Parfois opaque parfois lumineuse, naturaliste ou expressionniste, un chouia mystique quand elle verse dans la recherche d’une vérité universelle, c’est une poésie qui la plupart du temps est porteuse d’images et de visions offrant un point de vue vivace et singulier sur le monde dans lequel nous évoluons.

Essentiellement ancrés sur le sol suédois (mais pas toujours), ces poèmes parlent d’histoire et de mythologie, des hommes et du monde dans lequel nous vivons aujourd’hui, du grand théâtre de nos vies, des saisons, de la mer et de la terre et du ciel et de la forêt, de la vie et de la mort, du silence et du langage silencieux des choses.

Certains poèmes m’ont ébloui, d’autres m’ont laissé indifférent, mais la beauté des phrases n’a cessé d’illuminer ma lecture, suscitant un plaisir qui ne saurait se mesurer en termes d’étoiles…

Quoi qu’il en soit, s’il est une qualité qui traverse l’ensemble de l’œuvre, c’est bien son accessibilité ; il y a chez ce poète, de quoi rejoindre et toucher un grand nombre de lecteurs.

Saisir l'instant

8 étoiles

Critique de Fa (La Louvière, Inscrit le 9 décembre 2004, 48 ans) - 4 mai 2014

J'ai lu ces œuvres complètes à la suite, comme un roman.

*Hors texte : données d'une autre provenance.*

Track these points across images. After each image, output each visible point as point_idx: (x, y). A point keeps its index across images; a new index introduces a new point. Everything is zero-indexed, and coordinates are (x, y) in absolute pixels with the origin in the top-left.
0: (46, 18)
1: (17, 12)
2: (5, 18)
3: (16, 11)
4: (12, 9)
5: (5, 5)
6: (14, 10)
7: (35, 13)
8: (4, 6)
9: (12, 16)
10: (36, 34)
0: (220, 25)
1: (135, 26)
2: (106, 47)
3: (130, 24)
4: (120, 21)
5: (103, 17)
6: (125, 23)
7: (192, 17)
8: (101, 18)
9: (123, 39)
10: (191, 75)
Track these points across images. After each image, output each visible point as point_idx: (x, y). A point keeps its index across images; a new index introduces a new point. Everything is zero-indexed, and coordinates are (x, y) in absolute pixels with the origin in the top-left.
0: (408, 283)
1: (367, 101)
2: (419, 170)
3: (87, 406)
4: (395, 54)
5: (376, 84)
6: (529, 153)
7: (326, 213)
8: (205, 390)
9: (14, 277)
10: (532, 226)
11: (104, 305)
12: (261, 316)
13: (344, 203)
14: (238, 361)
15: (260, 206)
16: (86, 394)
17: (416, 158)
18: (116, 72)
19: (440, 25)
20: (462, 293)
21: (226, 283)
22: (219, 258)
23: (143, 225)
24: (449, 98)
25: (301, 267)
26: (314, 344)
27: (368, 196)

Ce fut une erreur.

Ce livre gagne à être picoré, ça et là : il nous propose des morceaux de présent glanés au gré des pérégrinations de l'auteur.

C'est un poète du quotidien, du vécu : il peint des situations avec des mots, il utilise la métaphore comme les impressionnistes.

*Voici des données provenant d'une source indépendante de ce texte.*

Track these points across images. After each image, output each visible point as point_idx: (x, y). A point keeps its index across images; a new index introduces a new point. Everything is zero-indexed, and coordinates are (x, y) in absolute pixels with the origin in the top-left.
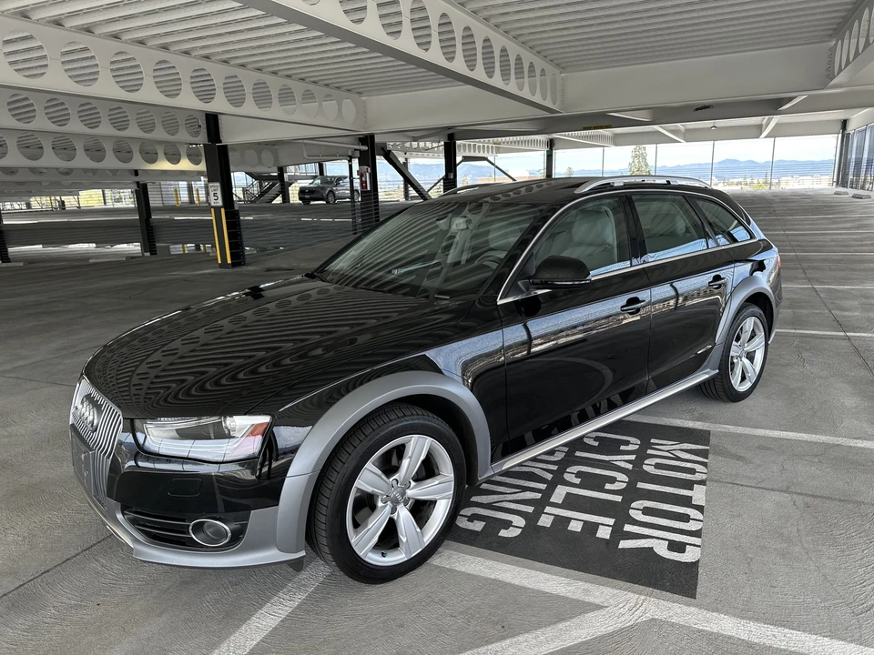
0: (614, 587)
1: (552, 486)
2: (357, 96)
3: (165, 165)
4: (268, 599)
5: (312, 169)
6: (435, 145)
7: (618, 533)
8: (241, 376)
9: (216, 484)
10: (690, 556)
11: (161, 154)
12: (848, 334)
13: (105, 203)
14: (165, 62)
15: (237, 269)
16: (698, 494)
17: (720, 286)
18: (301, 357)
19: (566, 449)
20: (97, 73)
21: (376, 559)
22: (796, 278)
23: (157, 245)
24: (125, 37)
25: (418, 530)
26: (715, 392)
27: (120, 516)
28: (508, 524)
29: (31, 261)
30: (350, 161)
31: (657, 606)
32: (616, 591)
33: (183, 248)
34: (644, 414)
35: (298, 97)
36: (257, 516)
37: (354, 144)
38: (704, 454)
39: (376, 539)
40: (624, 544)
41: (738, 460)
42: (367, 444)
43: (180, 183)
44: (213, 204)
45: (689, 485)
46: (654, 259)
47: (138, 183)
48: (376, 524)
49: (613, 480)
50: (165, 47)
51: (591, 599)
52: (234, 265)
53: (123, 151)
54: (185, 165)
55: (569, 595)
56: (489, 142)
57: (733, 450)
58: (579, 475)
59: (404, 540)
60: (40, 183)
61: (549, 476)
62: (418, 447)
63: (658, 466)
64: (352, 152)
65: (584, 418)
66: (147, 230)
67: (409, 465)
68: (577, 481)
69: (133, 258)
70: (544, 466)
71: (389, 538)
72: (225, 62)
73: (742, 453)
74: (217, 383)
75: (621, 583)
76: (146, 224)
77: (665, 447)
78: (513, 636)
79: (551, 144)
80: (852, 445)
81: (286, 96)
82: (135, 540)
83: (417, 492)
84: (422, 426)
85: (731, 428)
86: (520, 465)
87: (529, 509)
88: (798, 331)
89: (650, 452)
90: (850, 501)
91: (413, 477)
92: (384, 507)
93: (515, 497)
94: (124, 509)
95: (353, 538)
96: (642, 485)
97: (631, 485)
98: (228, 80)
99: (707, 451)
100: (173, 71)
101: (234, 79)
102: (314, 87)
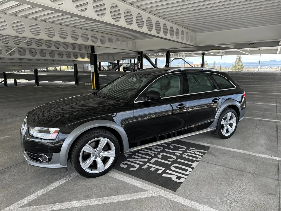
0: (154, 186)
1: (153, 158)
2: (133, 40)
3: (80, 59)
7: (164, 172)
8: (53, 118)
10: (181, 180)
11: (79, 56)
12: (278, 121)
13: (68, 70)
14: (74, 31)
16: (194, 165)
17: (216, 102)
19: (163, 148)
20: (55, 34)
21: (89, 171)
22: (272, 102)
23: (79, 82)
24: (63, 24)
25: (103, 164)
27: (25, 152)
29: (45, 86)
30: (135, 59)
31: (163, 192)
33: (89, 84)
35: (114, 40)
36: (55, 155)
37: (136, 54)
38: (204, 153)
39: (89, 165)
40: (164, 175)
41: (214, 156)
42: (87, 138)
44: (91, 71)
45: (193, 161)
47: (74, 64)
48: (90, 161)
49: (171, 158)
51: (145, 189)
53: (68, 55)
54: (86, 59)
55: (140, 187)
57: (214, 153)
59: (98, 167)
60: (48, 63)
61: (153, 155)
62: (104, 141)
63: (187, 155)
64: (135, 57)
66: (76, 78)
67: (100, 146)
68: (161, 157)
69: (71, 86)
72: (92, 31)
73: (216, 154)
75: (157, 185)
76: (76, 76)
77: (193, 150)
78: (118, 195)
80: (254, 155)
81: (110, 40)
82: (28, 159)
83: (104, 154)
84: (105, 135)
85: (218, 147)
87: (142, 163)
88: (261, 119)
89: (188, 151)
90: (241, 171)
91: (102, 150)
92: (93, 157)
93: (140, 160)
94: (26, 150)
95: (82, 164)
96: (179, 160)
97: (176, 160)
98: (92, 36)
99: (206, 153)
100: (76, 33)
101: (95, 35)
102: (119, 38)
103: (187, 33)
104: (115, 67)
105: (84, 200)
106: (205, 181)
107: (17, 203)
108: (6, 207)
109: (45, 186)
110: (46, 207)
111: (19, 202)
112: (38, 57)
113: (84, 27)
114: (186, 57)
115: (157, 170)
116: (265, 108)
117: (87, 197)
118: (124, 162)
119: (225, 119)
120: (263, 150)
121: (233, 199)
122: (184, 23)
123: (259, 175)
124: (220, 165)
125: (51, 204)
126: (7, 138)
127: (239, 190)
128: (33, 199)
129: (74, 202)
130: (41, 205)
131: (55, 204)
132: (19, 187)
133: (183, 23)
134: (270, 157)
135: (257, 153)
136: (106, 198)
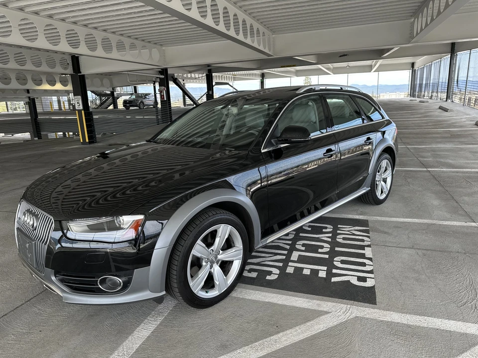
0: (333, 302)
1: (290, 252)
2: (160, 47)
3: (46, 87)
4: (143, 321)
5: (130, 89)
6: (201, 75)
7: (330, 274)
8: (128, 192)
9: (110, 257)
10: (369, 283)
11: (44, 80)
12: (428, 169)
13: (8, 111)
14: (50, 25)
15: (92, 145)
16: (368, 252)
17: (370, 143)
18: (146, 186)
19: (294, 233)
21: (203, 295)
24: (27, 10)
25: (225, 277)
26: (368, 200)
27: (53, 278)
28: (270, 273)
30: (154, 84)
31: (357, 310)
32: (334, 304)
33: (56, 135)
34: (332, 213)
35: (127, 47)
36: (138, 273)
37: (156, 75)
38: (367, 231)
39: (203, 283)
40: (334, 279)
41: (385, 233)
42: (197, 230)
43: (53, 97)
44: (77, 109)
45: (362, 247)
46: (338, 128)
47: (29, 97)
48: (203, 275)
49: (322, 247)
50: (50, 16)
51: (322, 309)
52: (90, 143)
54: (59, 86)
55: (310, 307)
56: (230, 74)
57: (382, 229)
58: (303, 245)
59: (218, 283)
61: (288, 247)
62: (224, 231)
63: (344, 239)
64: (155, 79)
65: (303, 216)
66: (36, 125)
67: (219, 242)
68: (303, 248)
69: (27, 141)
70: (285, 242)
71: (209, 283)
72: (85, 26)
73: (386, 230)
74: (114, 197)
75: (337, 300)
76: (35, 122)
77: (346, 229)
78: (283, 331)
79: (263, 76)
80: (441, 223)
81: (121, 47)
83: (223, 256)
85: (379, 218)
86: (272, 242)
87: (280, 264)
88: (403, 169)
89: (339, 232)
90: (445, 251)
92: (206, 266)
93: (272, 259)
94: (56, 274)
95: (191, 283)
96: (337, 249)
97: (332, 249)
100: (55, 31)
102: (136, 42)
103: (264, 33)
104: (105, 102)
106: (407, 277)
117: (225, 348)
119: (379, 172)
120: (448, 216)
124: (407, 246)
134: (464, 224)
135: (443, 220)
136: (265, 342)
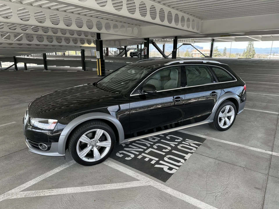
0: (146, 176)
1: (148, 148)
2: (139, 26)
3: (86, 45)
6: (170, 40)
7: (157, 163)
10: (173, 171)
11: (86, 42)
13: (76, 55)
14: (79, 17)
15: (103, 77)
16: (187, 157)
17: (215, 95)
19: (159, 139)
20: (59, 20)
21: (86, 159)
23: (86, 68)
25: (99, 154)
27: (27, 140)
29: (53, 70)
30: (141, 45)
31: (153, 182)
35: (119, 26)
36: (53, 144)
37: (142, 40)
38: (199, 145)
39: (86, 154)
40: (157, 166)
41: (208, 148)
42: (83, 130)
44: (97, 58)
45: (187, 153)
47: (82, 50)
48: (87, 151)
49: (166, 148)
51: (137, 178)
53: (75, 41)
54: (93, 45)
55: (133, 176)
56: (190, 39)
57: (209, 145)
58: (157, 146)
59: (95, 156)
60: (56, 49)
61: (149, 145)
62: (100, 132)
63: (182, 147)
66: (84, 63)
68: (156, 148)
69: (79, 71)
70: (150, 142)
72: (97, 17)
73: (211, 146)
75: (148, 175)
76: (83, 61)
77: (189, 142)
78: (111, 183)
79: (213, 40)
80: (249, 148)
81: (115, 27)
82: (30, 147)
83: (100, 144)
84: (101, 127)
85: (214, 139)
87: (138, 153)
88: (262, 111)
89: (183, 142)
90: (233, 164)
91: (99, 140)
92: (89, 147)
93: (136, 150)
94: (28, 139)
95: (79, 153)
96: (173, 151)
97: (170, 151)
98: (98, 22)
99: (201, 144)
100: (81, 20)
101: (100, 22)
102: (124, 24)
103: (193, 20)
104: (122, 52)
105: (79, 187)
106: (196, 173)
107: (19, 187)
108: (8, 191)
109: (45, 172)
110: (44, 192)
111: (21, 186)
112: (46, 42)
113: (89, 14)
114: (195, 43)
115: (151, 160)
116: (269, 99)
117: (82, 184)
118: (121, 152)
119: (223, 112)
120: (259, 144)
121: (220, 192)
122: (190, 10)
123: (250, 169)
124: (213, 157)
125: (49, 189)
126: (14, 124)
127: (227, 183)
128: (34, 184)
129: (70, 188)
130: (41, 190)
131: (53, 189)
132: (22, 172)
133: (188, 10)
134: (264, 151)
135: (252, 147)
136: (100, 186)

Reste maintenant à laisser trainer ce livre, en espérant d'y picorer encore des instants de grâce.

Tranströmer, le poète urbain

8 étoiles

Critique de Hervé28 (Chartres, Inscrit(e) le 4 septembre 2011, 54 ans) - 23 octobre 2011

J'ai découvert cet auteur en lisant la critique de Septularisen.
Cela m'a intrigué. Puis est venu le prix Nobel qui a couronné l'oeuvre de cet écrivain suédois.
J'avoue avoir été assez désarçonné à la lecture de ses oeuvres complètes. Je me fais une idée de la poésie assez proche de celle de Georges Brassens (eh! oui je le considère comme un poète) où l'on ne parle pas d'automobile dans ses écrits mais de char à boeufs, on n'évoque pas les notaires mais les tabellions, on passe sous silence les enterrements au profit de funérailles, et les phonographes remplacent les radios etc.
Ici, Tomas Tranströmer s'inscrit dans son époque, celle d'une civilisation où la vitesse, le transport, la mort, la ville prend toute son importance. Je ne peux citer, tant ils sont nombreux, les poèmes où Tranströmer évoque la voiture, le métro, le train, l'autobus, l'avion, l'aéroport, l'hélicoptère, le motel, la ville mais aussi le silence et les arbres, la forêt et le vent.
L'auteur explore toutes les formes de poésie, du texte en prose assez long, aux Haïkus, forme poétique que j'adore,en passant par des textes plus courts sur le travail, la prison, le Portugal, la RDA...
Loin de mes classiques (Baudelaire, Verlaine, Apollinaire, même Prévert) Tomas Tranströmer arrive tout de même à m'éblouir par le regard qu'il pose sur ce qui l'entoure.
Ancré férocement dans la réalité, ses poèmes méritent amplement le détour.
Ses oeuvres complètes ne faisant que 350 pages, je vous conseille vivement l'achat de cet opus, qui se glisse dans la poche et que l'on peut redécouvrir à loisir.
Pour moi, Tomas Tranströmer reste un ovni, une énigme dans le monde de la poésie, mais une énigme très attirante.